X = X.reshape((len(X), 1))
i = 1
previous_errror = population[0]
unique_individuals = []
while i < len(population):
ind = population[i]
if ind.error != previous_errror:
print(str(i) + ' | ' + str(ind.error) + ' | ' + str(ind))
unique_individuals.append(ind)
previous_errror = ind.error
i += 1
Now we can plot the equations over the target functions.
def plot(index):
plt.plot(X, y, 'r')
plt.axis([-10, 10, -1000, 1000])
y_hat = fast_numpy_evaluate(unique_individuals[index], sr.pset_.context, X, get_node_semantics)
plt.plot(X, y_hat, 'g')
plt.savefig(str(i) + 'ind.png')
plt.gcf().clear()
i = 0
while i < len(unique_individuals):
plot(i)
i += 10
i = len(unique_individuals) - 1
plot(i)
Stitched together into a gif we get a view into the evolutionary process.
In addition to minimizing the error when creating an interpretable model it's often useful to minimize the size of the equations and their complexity (as defined by the order of an approximating polynomial[1]). In Multi-Objective optimization we keep all individuals that are not dominated by any other individuals and call this group the Pareto Front. These are the individuals printed in the Example Usage above. The age component helps prevent the population of equations from falling into a local optimum and was introduced in AFPO [2] but is out of the scope of this readme.

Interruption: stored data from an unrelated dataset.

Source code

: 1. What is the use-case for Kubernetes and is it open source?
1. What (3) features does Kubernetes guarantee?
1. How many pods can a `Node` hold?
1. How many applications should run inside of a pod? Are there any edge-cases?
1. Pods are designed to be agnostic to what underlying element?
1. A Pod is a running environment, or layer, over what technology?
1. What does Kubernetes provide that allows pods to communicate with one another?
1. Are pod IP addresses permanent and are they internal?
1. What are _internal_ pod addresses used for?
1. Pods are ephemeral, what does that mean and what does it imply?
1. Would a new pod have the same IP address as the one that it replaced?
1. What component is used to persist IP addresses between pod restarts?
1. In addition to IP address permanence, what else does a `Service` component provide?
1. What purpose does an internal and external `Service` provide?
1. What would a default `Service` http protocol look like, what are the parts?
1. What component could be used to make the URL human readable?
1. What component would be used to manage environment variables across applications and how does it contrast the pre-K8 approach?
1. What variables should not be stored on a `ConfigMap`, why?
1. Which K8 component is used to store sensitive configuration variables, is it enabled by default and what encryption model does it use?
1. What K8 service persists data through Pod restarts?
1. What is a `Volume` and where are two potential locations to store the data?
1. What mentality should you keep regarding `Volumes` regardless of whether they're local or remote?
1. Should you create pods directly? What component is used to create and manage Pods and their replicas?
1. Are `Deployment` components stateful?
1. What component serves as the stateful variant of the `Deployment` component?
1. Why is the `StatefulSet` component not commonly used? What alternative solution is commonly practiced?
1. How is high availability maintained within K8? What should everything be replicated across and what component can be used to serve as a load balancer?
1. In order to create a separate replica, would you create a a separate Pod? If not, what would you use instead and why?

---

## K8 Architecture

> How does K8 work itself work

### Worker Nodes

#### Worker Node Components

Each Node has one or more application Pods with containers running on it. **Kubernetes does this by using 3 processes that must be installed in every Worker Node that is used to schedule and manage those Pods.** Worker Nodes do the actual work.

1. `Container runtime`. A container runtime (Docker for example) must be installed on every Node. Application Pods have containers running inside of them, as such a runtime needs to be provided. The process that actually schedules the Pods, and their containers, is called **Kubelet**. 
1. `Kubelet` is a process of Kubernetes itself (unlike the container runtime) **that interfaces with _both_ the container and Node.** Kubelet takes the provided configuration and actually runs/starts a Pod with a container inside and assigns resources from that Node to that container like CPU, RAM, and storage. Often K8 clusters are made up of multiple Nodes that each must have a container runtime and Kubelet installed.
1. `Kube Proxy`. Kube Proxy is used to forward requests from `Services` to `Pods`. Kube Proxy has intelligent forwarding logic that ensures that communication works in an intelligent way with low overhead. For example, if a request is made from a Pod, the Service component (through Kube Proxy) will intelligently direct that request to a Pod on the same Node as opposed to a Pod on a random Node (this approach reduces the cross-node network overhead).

The result of this optimization technique is that a range of solutions are considered "best" individuals. Although in practice you will probably be interested in the top or several top individuals, be aware that the population as a whole was pressured into keeping individual equations as simple as possible in addition to keeping error as low as possible.

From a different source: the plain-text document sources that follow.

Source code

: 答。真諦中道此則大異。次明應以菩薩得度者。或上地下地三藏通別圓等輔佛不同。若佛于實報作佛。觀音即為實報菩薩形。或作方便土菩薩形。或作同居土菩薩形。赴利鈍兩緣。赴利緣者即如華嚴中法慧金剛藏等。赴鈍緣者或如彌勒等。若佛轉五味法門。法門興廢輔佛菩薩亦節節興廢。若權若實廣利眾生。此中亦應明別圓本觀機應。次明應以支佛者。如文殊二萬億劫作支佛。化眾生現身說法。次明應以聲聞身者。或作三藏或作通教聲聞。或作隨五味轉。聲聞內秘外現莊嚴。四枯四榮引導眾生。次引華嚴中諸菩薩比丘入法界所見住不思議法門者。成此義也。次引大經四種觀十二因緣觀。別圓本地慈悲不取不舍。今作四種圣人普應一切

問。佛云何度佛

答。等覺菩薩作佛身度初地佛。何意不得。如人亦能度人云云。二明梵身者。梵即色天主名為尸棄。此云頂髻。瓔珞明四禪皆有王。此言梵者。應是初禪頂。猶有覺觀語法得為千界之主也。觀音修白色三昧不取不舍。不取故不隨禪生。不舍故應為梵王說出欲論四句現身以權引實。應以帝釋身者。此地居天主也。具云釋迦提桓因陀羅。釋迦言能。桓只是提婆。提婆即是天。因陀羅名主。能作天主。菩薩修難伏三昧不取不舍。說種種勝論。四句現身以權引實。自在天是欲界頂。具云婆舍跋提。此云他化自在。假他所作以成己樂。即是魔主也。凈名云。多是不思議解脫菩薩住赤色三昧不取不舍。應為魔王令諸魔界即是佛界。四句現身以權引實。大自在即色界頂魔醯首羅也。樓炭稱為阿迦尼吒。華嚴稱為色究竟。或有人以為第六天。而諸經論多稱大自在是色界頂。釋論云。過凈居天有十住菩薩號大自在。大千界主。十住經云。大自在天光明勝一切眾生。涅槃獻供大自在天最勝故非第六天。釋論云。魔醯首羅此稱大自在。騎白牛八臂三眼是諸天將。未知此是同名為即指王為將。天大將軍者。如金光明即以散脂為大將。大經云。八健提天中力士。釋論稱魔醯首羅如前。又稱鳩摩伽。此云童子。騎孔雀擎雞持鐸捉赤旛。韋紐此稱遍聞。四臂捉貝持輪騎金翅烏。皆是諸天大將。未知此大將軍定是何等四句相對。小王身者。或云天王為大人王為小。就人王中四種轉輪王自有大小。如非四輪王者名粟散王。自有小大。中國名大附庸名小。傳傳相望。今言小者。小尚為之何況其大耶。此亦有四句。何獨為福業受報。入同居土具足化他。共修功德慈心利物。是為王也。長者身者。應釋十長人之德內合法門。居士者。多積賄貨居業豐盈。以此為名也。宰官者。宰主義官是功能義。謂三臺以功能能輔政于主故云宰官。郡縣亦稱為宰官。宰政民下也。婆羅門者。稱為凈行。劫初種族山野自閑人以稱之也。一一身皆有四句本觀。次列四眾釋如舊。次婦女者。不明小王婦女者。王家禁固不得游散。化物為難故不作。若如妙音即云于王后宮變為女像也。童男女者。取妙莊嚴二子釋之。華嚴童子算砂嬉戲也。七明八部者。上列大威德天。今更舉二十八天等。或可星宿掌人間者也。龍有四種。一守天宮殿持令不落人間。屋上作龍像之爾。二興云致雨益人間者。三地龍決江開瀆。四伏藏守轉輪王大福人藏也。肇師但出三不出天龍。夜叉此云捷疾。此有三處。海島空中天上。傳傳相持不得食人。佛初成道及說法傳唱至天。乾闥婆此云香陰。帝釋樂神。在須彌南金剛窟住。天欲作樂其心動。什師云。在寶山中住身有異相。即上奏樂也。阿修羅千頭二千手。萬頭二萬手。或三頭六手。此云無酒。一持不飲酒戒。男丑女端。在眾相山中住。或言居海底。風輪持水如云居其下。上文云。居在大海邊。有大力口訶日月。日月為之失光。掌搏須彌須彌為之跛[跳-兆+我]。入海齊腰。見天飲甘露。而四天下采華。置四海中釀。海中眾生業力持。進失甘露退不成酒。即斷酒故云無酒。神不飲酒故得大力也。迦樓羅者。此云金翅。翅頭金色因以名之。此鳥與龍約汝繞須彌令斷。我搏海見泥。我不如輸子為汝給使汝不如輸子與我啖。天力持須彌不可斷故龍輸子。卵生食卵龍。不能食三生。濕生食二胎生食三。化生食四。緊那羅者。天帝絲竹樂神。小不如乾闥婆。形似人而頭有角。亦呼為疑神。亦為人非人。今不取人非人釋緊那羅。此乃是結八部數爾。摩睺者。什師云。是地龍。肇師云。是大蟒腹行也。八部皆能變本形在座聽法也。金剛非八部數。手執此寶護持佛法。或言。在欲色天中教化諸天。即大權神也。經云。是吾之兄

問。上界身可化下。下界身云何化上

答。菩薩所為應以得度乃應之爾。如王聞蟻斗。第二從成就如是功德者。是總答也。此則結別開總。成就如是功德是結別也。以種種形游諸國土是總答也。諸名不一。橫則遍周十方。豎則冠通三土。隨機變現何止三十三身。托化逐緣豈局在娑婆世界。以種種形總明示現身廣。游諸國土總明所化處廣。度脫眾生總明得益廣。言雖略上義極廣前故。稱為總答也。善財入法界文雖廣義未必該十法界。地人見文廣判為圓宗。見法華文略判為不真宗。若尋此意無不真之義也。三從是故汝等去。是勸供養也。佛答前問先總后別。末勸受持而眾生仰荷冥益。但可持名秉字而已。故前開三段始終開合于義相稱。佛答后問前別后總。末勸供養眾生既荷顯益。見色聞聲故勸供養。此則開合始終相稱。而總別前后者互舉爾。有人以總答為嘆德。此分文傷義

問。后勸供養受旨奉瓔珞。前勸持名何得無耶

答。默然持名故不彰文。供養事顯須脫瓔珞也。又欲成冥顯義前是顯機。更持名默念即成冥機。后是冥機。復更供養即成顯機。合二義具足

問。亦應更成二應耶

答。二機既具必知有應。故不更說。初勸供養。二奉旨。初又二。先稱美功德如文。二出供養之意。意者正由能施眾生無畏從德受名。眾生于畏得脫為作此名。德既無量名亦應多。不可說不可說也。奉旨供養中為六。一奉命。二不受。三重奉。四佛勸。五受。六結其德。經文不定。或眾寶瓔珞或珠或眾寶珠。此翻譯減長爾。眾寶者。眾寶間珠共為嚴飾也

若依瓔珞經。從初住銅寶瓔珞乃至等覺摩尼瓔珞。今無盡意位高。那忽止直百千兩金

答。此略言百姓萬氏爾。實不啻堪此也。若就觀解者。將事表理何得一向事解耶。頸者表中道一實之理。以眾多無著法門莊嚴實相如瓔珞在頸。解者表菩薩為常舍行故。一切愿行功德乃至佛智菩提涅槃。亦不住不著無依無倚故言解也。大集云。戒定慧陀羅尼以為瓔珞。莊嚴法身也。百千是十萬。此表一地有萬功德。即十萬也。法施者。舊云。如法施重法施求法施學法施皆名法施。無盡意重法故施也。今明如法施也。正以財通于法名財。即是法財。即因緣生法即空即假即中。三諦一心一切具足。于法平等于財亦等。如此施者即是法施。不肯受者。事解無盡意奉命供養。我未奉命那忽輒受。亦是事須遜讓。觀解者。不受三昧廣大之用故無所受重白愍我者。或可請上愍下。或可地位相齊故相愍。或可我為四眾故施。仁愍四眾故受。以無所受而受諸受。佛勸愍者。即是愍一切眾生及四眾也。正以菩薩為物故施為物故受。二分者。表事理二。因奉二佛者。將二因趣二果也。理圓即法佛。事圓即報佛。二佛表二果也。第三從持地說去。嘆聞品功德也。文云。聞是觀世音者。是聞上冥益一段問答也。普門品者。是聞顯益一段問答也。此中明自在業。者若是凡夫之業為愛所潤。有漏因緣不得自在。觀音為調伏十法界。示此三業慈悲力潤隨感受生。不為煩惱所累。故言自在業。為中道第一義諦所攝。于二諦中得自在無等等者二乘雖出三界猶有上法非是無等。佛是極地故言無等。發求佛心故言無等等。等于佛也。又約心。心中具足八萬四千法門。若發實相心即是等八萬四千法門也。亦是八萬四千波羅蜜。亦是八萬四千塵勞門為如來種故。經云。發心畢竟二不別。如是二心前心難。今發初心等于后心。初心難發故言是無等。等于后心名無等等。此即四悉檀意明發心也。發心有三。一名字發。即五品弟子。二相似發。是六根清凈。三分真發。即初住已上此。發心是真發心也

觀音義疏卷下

- Ekaterina J Vladislavleva, Guido F Smits, and Dick Den Hertog. 2009. Order of nonlinearity as a complexity measure for models generated by symbolic regression via pareto genetic programming. IEEE Transactions on Evolutionary Computation 13, 2 (2009), 333–349.
- Michael Schmidt and Hod Lipson. 2011. Age-fitness pareto optimization. In Genetic Programming Theory and Practice VIII. Springer, 129–146.